=== The data ===
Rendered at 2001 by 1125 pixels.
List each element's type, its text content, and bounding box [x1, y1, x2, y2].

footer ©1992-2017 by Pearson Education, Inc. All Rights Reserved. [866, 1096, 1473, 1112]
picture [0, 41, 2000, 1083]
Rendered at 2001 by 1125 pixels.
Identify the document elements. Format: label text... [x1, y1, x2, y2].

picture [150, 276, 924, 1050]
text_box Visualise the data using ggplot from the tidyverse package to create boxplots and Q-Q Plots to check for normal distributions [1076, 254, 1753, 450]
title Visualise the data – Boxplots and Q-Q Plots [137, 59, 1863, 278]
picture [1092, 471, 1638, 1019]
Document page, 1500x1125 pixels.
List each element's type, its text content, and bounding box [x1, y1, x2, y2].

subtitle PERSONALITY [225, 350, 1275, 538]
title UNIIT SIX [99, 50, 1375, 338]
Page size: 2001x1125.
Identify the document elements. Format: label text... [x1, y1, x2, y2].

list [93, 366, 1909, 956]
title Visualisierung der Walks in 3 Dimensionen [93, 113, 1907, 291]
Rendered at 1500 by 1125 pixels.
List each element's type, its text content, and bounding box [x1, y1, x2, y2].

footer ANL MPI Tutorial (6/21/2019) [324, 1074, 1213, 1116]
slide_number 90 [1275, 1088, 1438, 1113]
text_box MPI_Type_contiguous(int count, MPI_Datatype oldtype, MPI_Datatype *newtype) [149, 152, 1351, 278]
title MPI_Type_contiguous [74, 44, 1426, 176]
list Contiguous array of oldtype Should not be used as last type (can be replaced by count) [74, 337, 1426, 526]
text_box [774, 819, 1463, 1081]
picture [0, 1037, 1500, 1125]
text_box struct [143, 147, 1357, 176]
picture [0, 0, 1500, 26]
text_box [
===
What is needed: Retype all of the records above without a single alteration.

Output for this task:
Rendered at 2001 by 1125 pixels.
List each element's type, its text content, and bounding box [x1, y1, x2, y2].

footer ©1992-2017 by Pearson Education, Inc. All Rights Reserved. [866, 1096, 1473, 1112]
picture [0, 41, 2000, 1083]
Rendered at 2001 by 1125 pixels.
Identify the document elements. Format: label text... [x1, y1, x2, y2].

picture [150, 276, 924, 1050]
text_box Visualise the data using ggplot from the tidyverse package to create boxplots and Q-Q Plots to check for normal distributions [1076, 254, 1753, 450]
title Visualise the data – Boxplots and Q-Q Plots [137, 59, 1863, 278]
picture [1092, 471, 1638, 1019]
Document page, 1500x1125 pixels.
List each element's type, its text content, and bounding box [x1, y1, x2, y2].

subtitle PERSONALITY [225, 350, 1275, 538]
title UNIIT SIX [99, 50, 1375, 338]
Page size: 2001x1125.
Identify the document elements. Format: label text... [x1, y1, x2, y2].

list [93, 366, 1909, 956]
title Visualisierung der Walks in 3 Dimensionen [93, 113, 1907, 291]
Rendered at 1500 by 1125 pixels.
List each element's type, its text content, and bounding box [x1, y1, x2, y2].

footer ANL MPI Tutorial (6/21/2019) [324, 1074, 1213, 1116]
slide_number 90 [1275, 1088, 1438, 1113]
text_box MPI_Type_contiguous(int count, MPI_Datatype oldtype, MPI_Datatype *newtype) [149, 152, 1351, 278]
title MPI_Type_contiguous [74, 44, 1426, 176]
list Contiguous array of oldtype Should not be used as last type (can be replaced by count) [74, 337, 1426, 526]
text_box [774, 819, 1463, 1081]
picture [0, 1037, 1500, 1125]
text_box struct [143, 147, 1357, 176]
picture [0, 0, 1500, 26]
text_box [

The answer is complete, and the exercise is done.